=== TASK BRIEF ===
Your answer must be an exact copy of the data, without any pictures.
==== DATA RECORDS ====
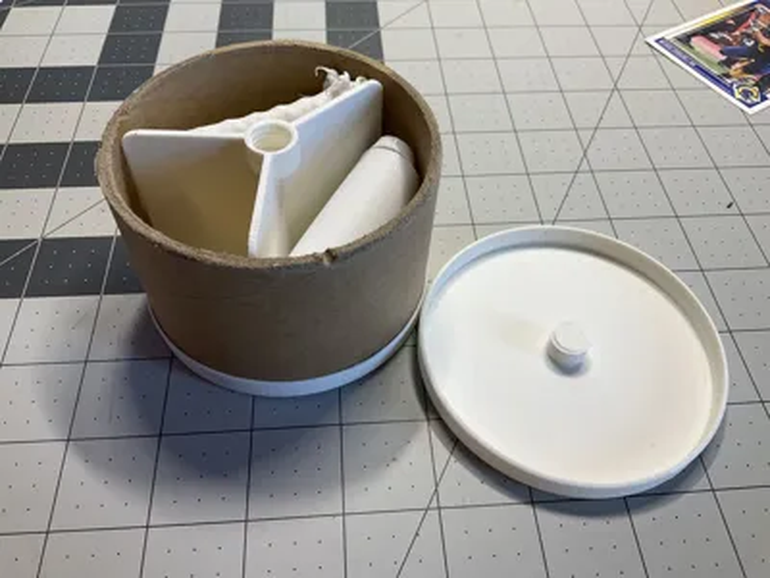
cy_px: 289
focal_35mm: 29
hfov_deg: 61.7
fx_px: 645
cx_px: 385
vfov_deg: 48.2
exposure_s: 1/109
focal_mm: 3
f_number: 1.8
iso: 64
====
=== EXERCISE SOLUTION ===
cy_px: 289
focal_35mm: 29
hfov_deg: 61.7
fx_px: 645
cx_px: 385
vfov_deg: 48.2
exposure_s: 1/109
focal_mm: 3
f_number: 1.8
iso: 64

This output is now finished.